__EXERCISE DATA__:
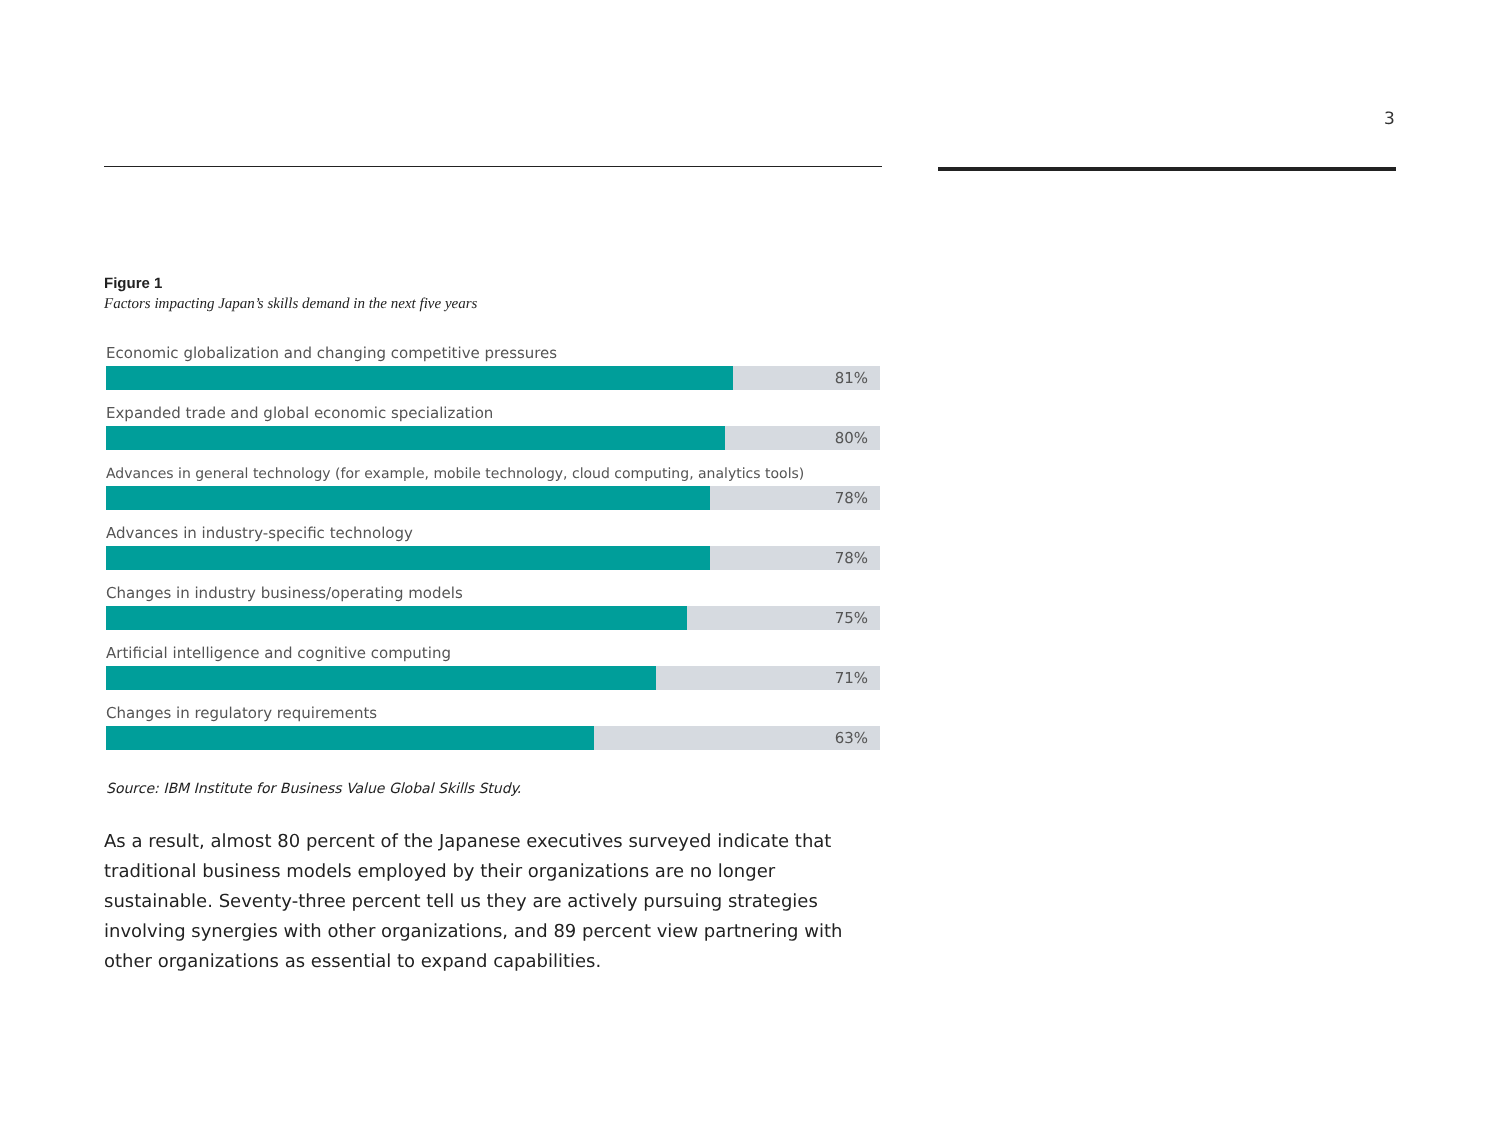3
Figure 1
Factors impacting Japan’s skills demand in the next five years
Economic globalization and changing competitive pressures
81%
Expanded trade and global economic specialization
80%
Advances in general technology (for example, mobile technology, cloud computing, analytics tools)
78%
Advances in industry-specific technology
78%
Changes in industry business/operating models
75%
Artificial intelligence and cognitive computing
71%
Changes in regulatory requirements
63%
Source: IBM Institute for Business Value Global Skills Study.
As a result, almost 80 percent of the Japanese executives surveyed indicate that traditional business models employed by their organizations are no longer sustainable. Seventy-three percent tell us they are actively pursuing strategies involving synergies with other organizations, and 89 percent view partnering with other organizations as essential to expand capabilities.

__WHAT YOU ARE ASKED TO DO__: This task asks for the number of lines above that include the string "models". Respond with that number only.

__RESPONSE BELOW__: 2